Tatsächlich ist in der Region allerdings umstritten, wer in welchem Umfang profitiert: Zumindest die Regierung der Volksrepublik hat eine klare Meinung dazu: 64 Prozent der gesamten wirtschaftlichen Vorteile kämen Hongkong zugute, hat Zhang Xiaoqiang, stellvertretender Vorsitzender der Nationalen Entwicklungs- und Reformkommission, vor ein paar Monaten postuliert. Wie sich diese Zahl begründet, ist offen, eine umfassende Evaluierung des Projekts ist bisher nicht bekannt.

Infrastrukturexperte Zheng Tianxiang von der Sun Yat-sen Universität in Guangzhou hegt denn auch Zweifel an der Wirtschaftlichkeit des gesamten Projekts: "Ich würde sagen, der Bau der Brücke dient in erster Linie sozialen und politischen Zwecken." Zu lange sei der Bau verzögert worden, jetzt rücke die Brücke lediglich Hongkong und Guangzhou näher zusammen. Schon das letzte große Infrastrukturprojekt sei überdimensioniert, betont Zheng. Den so genannten Westlichen Korridor, eine 2007 eröffnete Brücke in den Westen von Shenzhen, hätten im vergangenen Jahr im Schnitt gerade einmal 3164 Fahrzeuge am Tag passiert.

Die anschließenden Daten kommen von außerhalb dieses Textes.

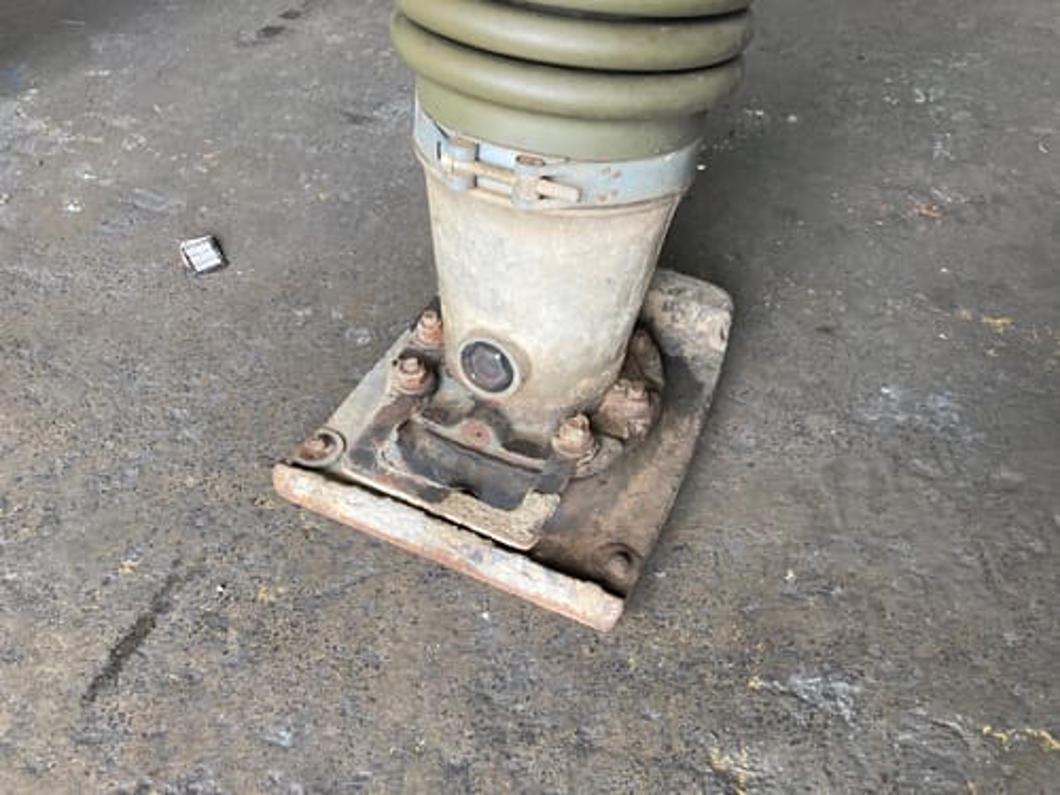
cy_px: 398
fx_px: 857
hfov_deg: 63.4
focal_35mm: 28
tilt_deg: -49.3
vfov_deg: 49.7
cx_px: 530
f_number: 1.8
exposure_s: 1/121
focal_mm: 3.99
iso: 64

Ausgelegt ist die Verbindung auf eine tägliche Kapazität von 58.000.

Hongkong muss draufzahlen

Unstrittig sei, dass Hongkong eine Menge wird draufzahlen müssen, ätzt ein Analyst in der Stadt. Würde die Brücke komplett privat finanziert, müsste ein Investor am Tag 13,2 Millionen Hongkong-Dollar erlösen, um sich eine Rendite von acht Prozent zu sichern. "Utopisch!", konstatiert er. "Für die Stadt wird das teuer."

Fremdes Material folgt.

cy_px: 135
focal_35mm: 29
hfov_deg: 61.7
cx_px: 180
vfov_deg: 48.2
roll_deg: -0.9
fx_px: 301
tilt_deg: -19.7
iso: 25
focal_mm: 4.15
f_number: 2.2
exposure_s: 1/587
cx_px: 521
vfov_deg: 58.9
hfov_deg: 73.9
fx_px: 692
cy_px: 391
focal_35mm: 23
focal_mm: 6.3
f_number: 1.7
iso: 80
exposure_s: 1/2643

Ausgerechnet die Transportindustrie, für die die Verbindung kürzere Wege bringen soll, ist ebenfalls skeptisch. "Für den Hafen bringt die Brücke nichts", sagt Alan Lee, Chef des Hongkonger Verbandes der Terminalbetreiber. "Bisher kommen die Container aus dem Delta mit Feederschiffen nach Hongkong. Das ist und bleibt die günstigste Lösung, denn auf ein Schiff passen bis zu 150 Kisten." Ohnehin sei damit zu rechnen, dass auf der Westseite des Delta weitere Häfen gebaut würden, wenn es dort zu einer fortschreitenden Industrialisierung komme. "Hongkongs Hafen bekommt durch die Brücke keinen zusätzlichen Verkehr", ist er sicher. Der Hafen der Metropole war lange der größte der Welt. Inzwischen haben Singapur und Shanghai Hongkong überholt – und Shenzhen auf der anderen Seite der Grenze mit seinen rasanten, zweistelligen Wachstumsraten wird in Kürze folgen, sind Branchenexperten einig.

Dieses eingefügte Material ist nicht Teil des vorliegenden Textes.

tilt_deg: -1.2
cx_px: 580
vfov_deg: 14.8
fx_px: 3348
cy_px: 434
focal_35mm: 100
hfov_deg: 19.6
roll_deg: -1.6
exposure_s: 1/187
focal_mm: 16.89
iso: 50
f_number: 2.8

Die größten Sorgen treiben aber Umweltschützer um. In den Gewässern nördlich und westlich der Insel Lantau ist der seltene rosa Delfin heimisch. Das Perlflussdelta ist der letzte große Lebensraum der putzigen Tiere, doch die Umweltverschmutzung hat ihre Zahl im vergangenen Jahrzehnt kräftig dezimiert. "Jede Art von Baumaßnahmen an der Nordküste ist für die Population ein Desaster", sagt Janet Walker von der Umweltschutzorganisation Hongkong Dolphinwatch. Während des Baus des Flughafens, der an der Nordseite der Insel auf einer künstlichen Insel liegt, seien regelmäßig tote Delfine an die Strände gespült worden. Ein paar hundert Delfine gibt es noch in der Region; sie kommunizieren über ein Sonarsystem, starker Lärm sei da extrem störend, erklärt Walker. "Ein Alptraum wird das."